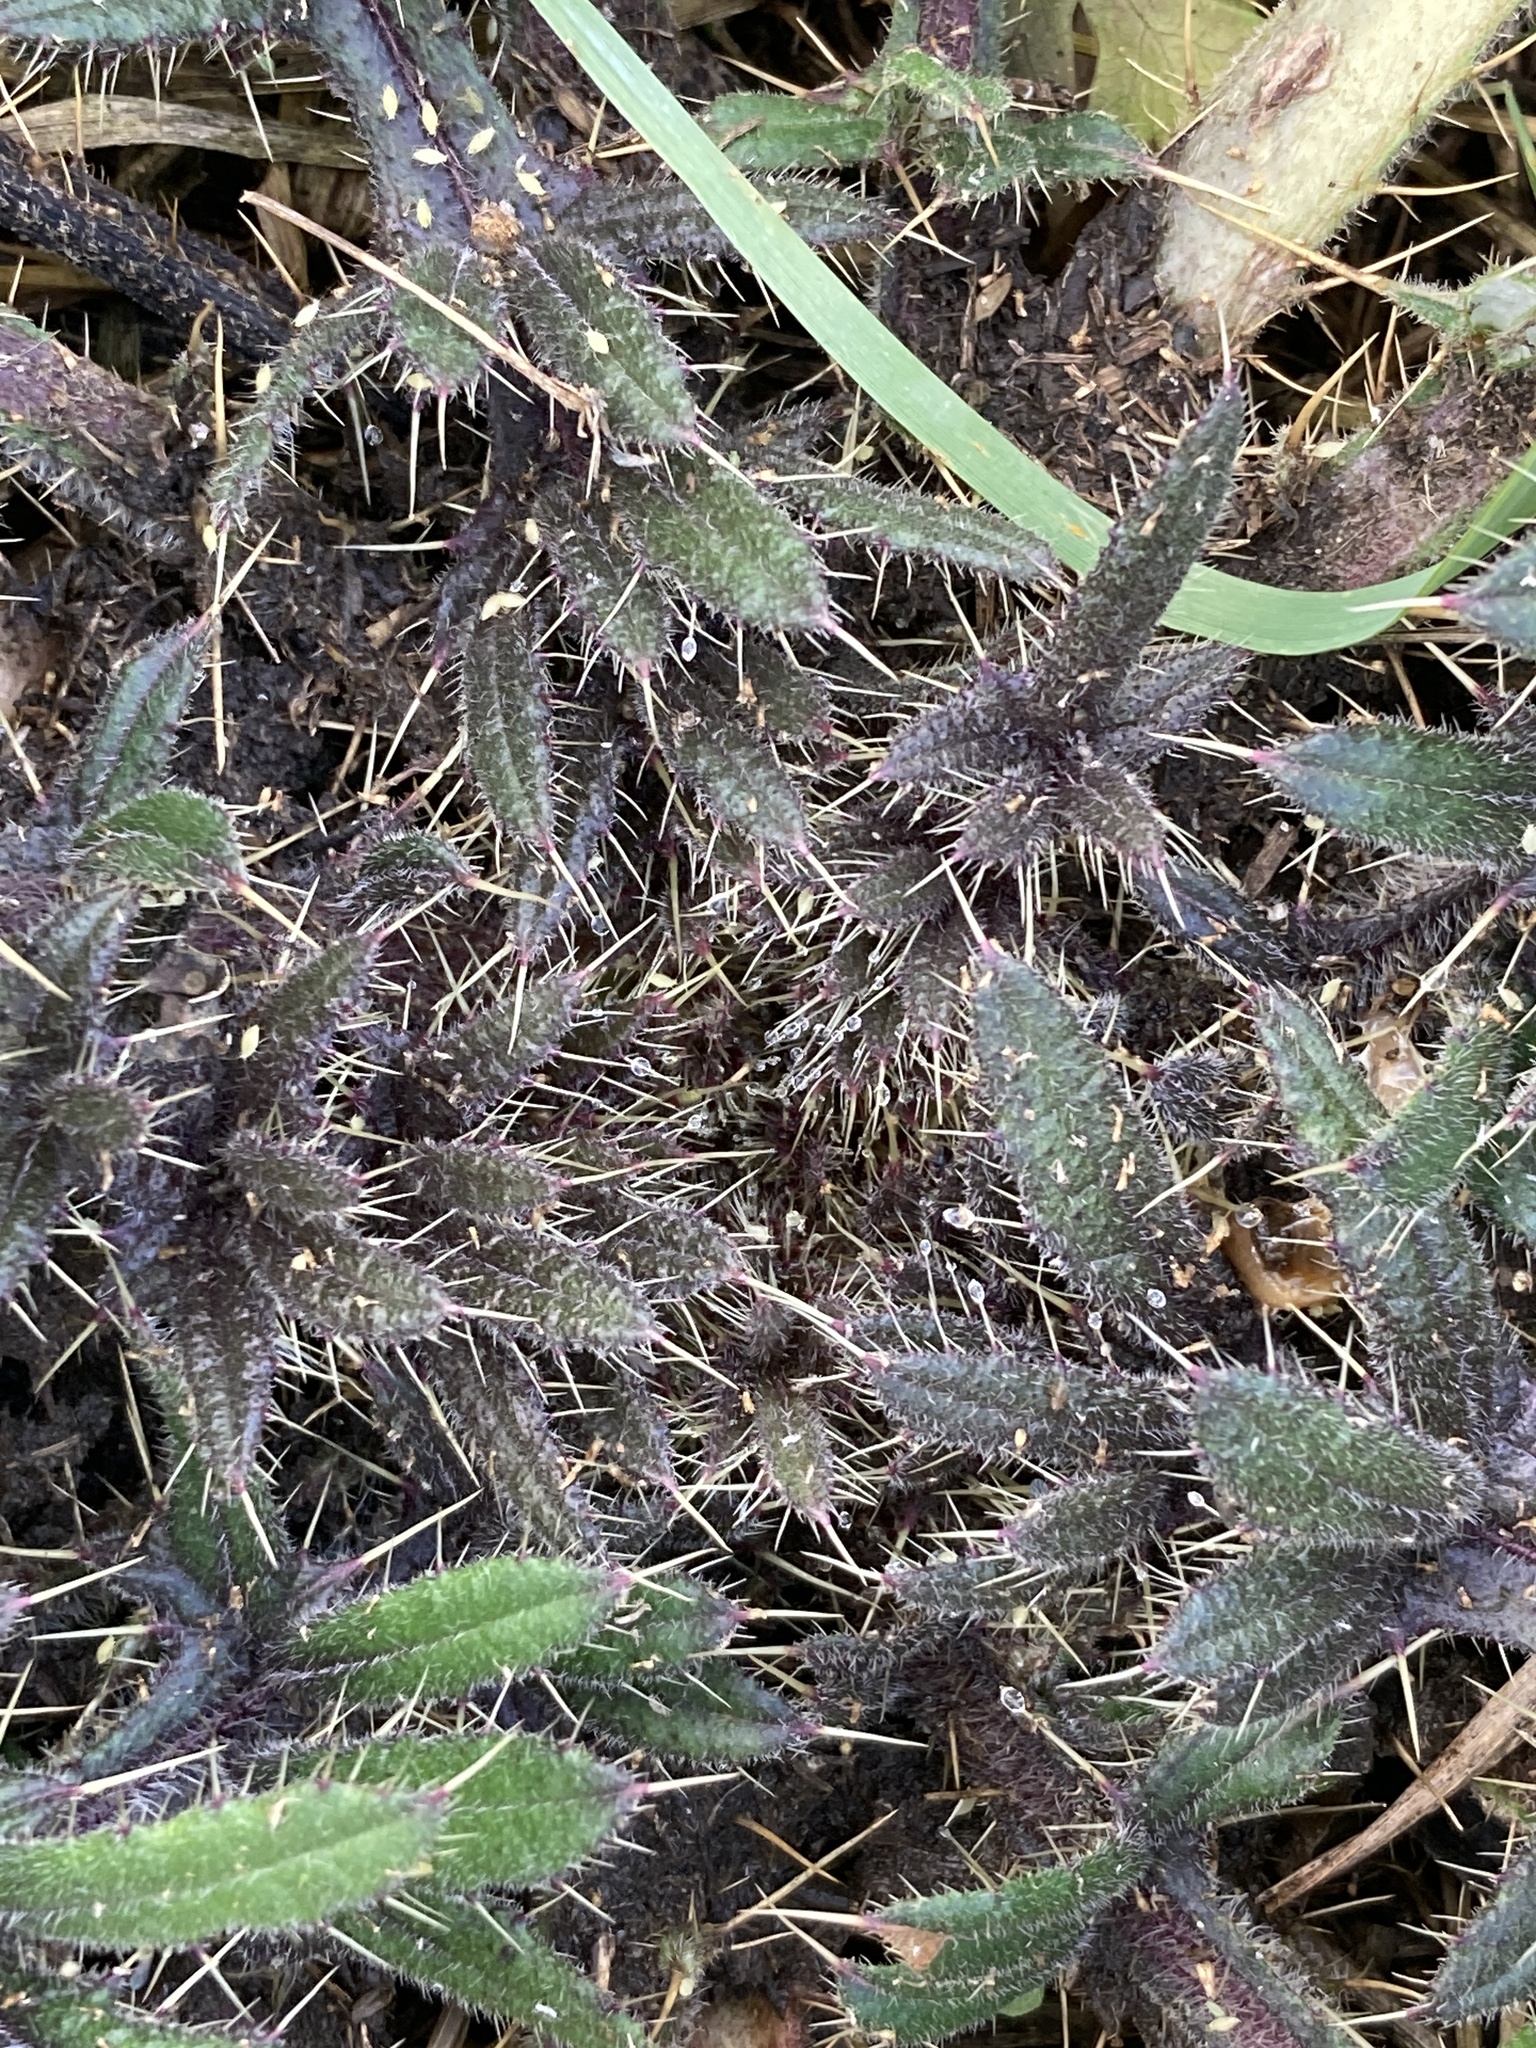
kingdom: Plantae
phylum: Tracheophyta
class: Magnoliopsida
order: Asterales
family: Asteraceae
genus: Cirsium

---

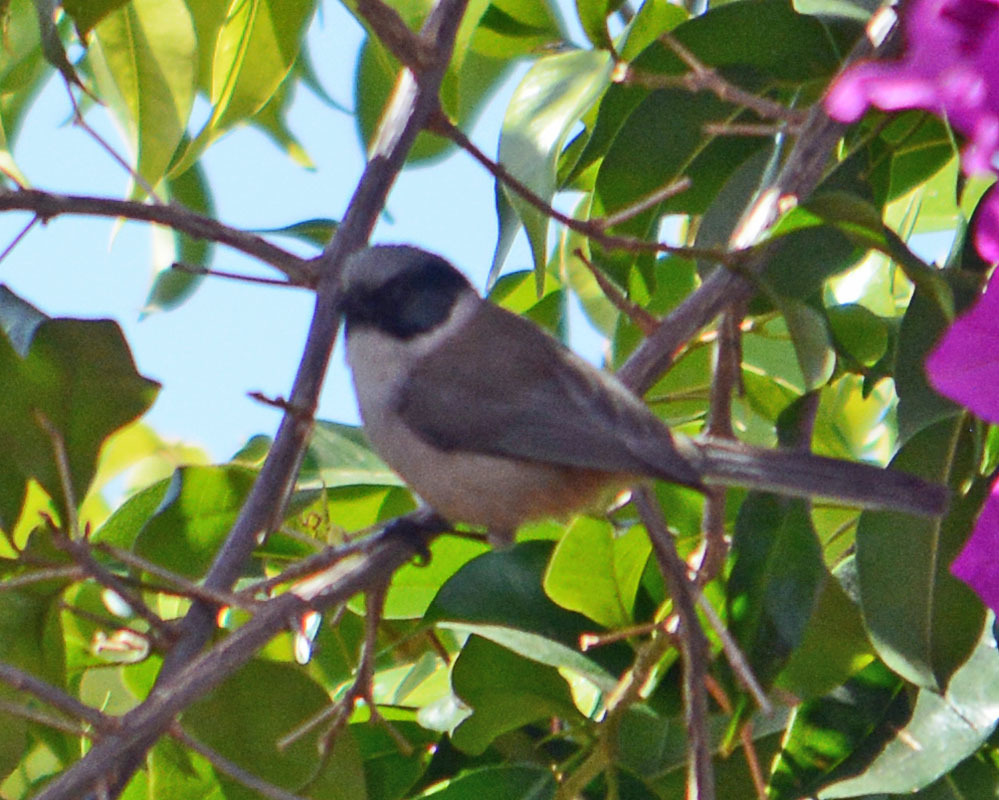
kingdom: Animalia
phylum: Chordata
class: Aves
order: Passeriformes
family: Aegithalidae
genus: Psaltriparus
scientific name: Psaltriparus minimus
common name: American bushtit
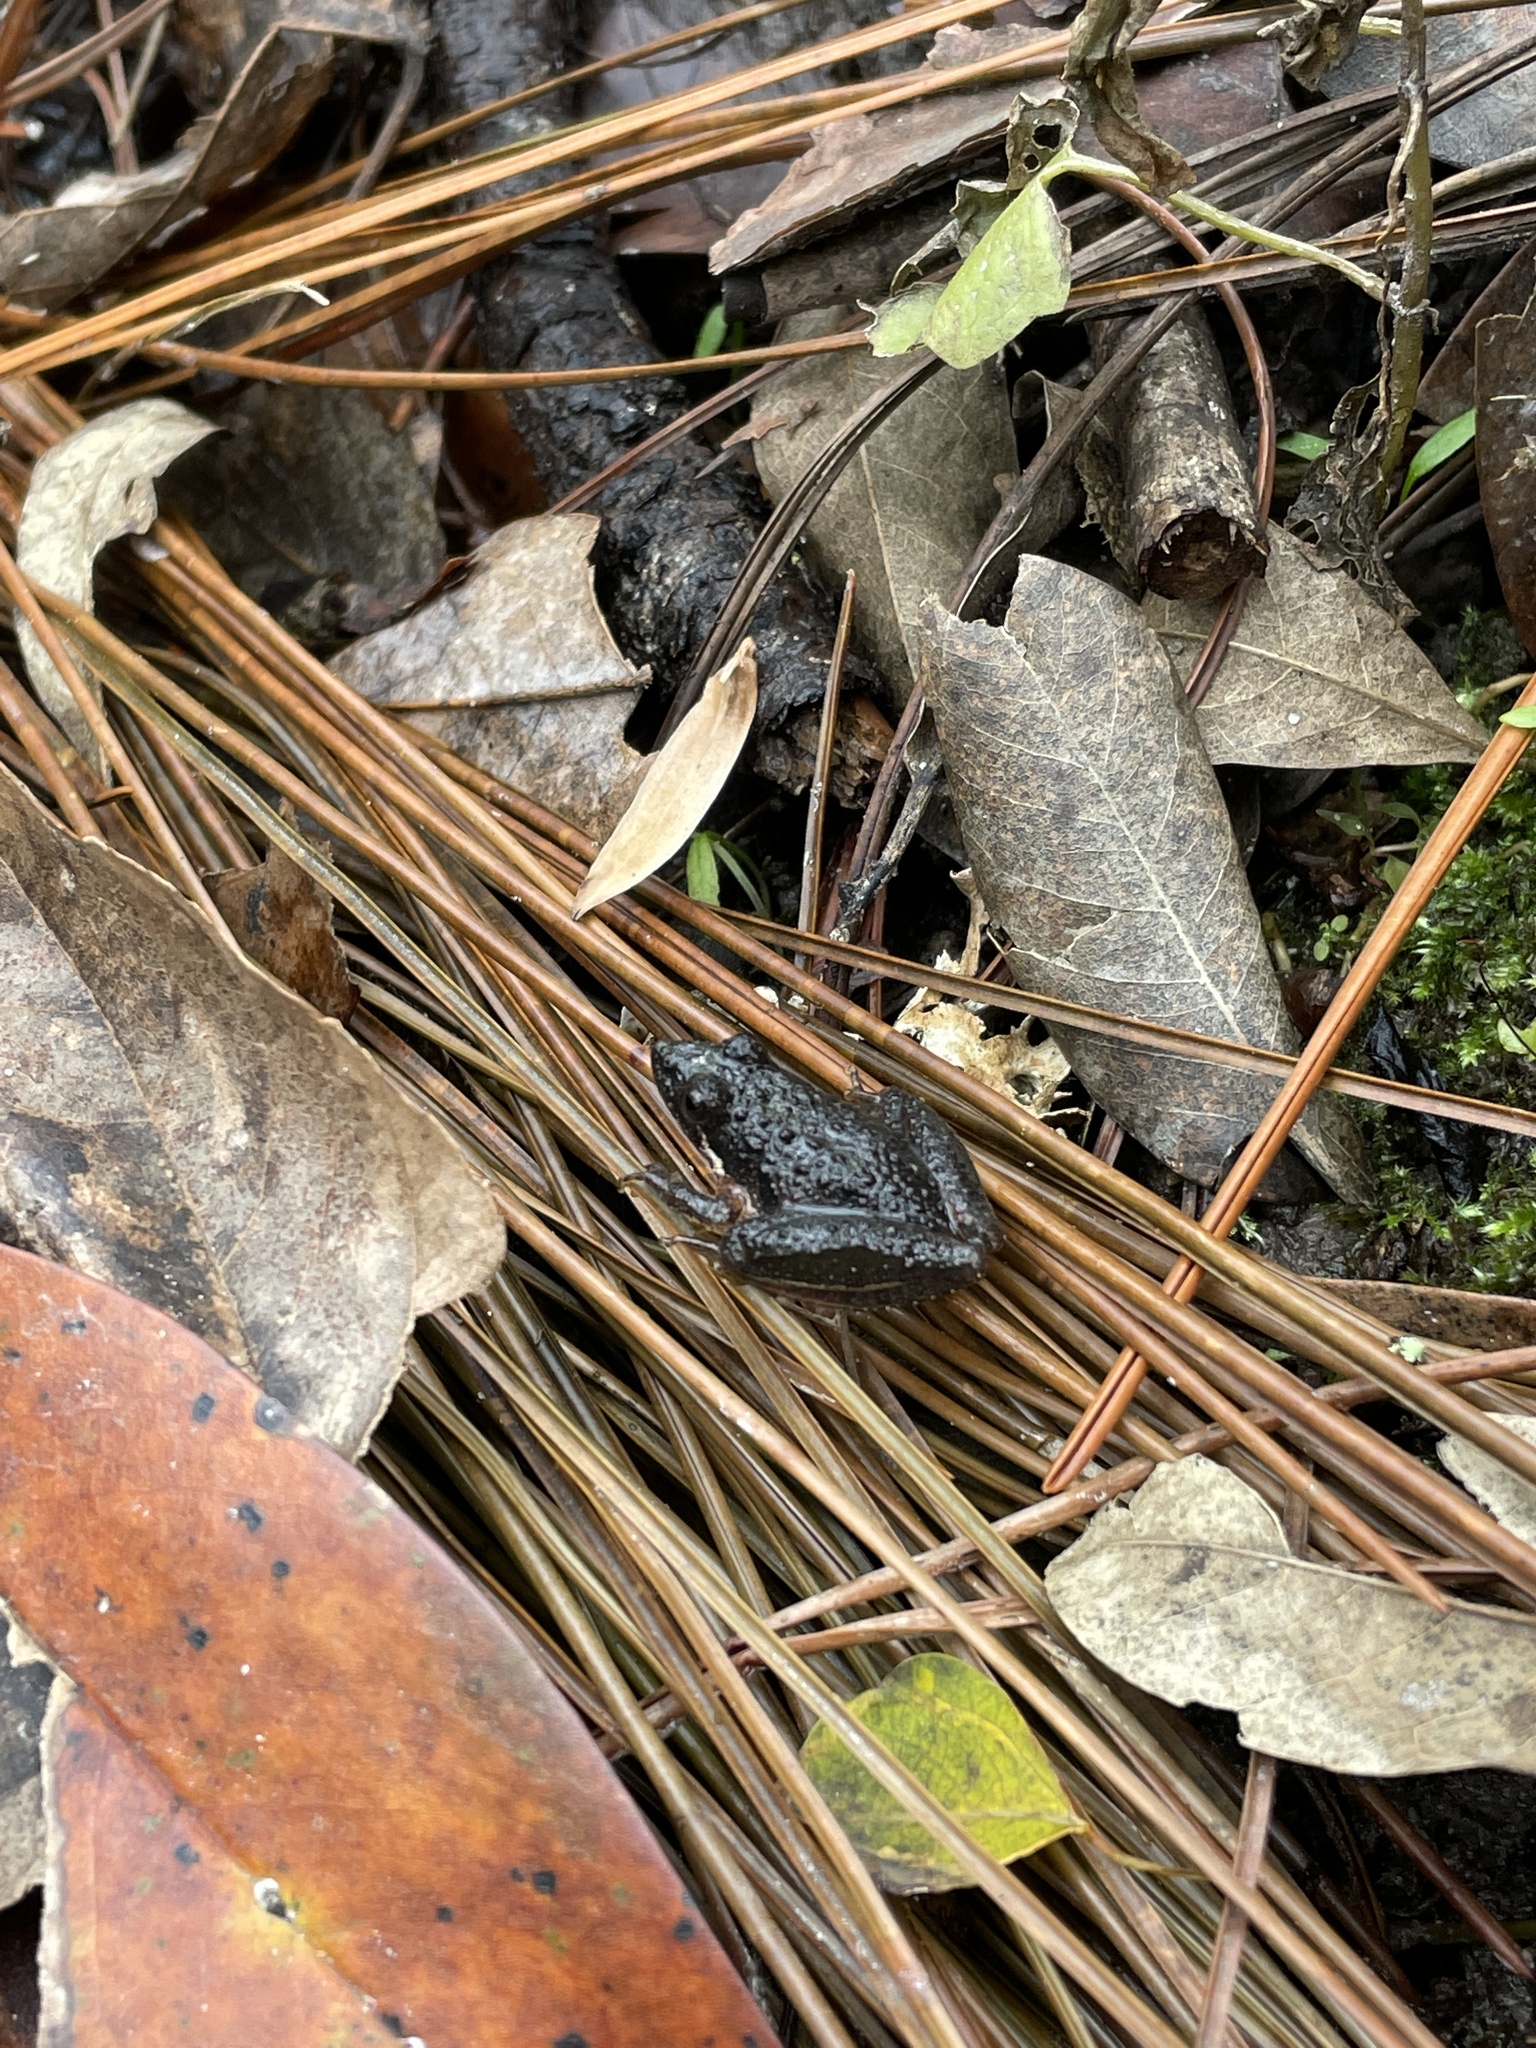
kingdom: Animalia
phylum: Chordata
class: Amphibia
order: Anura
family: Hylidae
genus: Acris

**SHORT PROBLEM**
Copy the data above verbatim, starting at the line that contains "family: Aegithalidae" and stopping after the line that contains "genus: Acris". Leave the pictures out of your answer.

**EXPECTED ANSWER**
family: Aegithalidae
genus: Psaltriparus
scientific name: Psaltriparus minimus
common name: American bushtit
kingdom: Animalia
phylum: Chordata
class: Amphibia
order: Anura
family: Hylidae
genus: Acris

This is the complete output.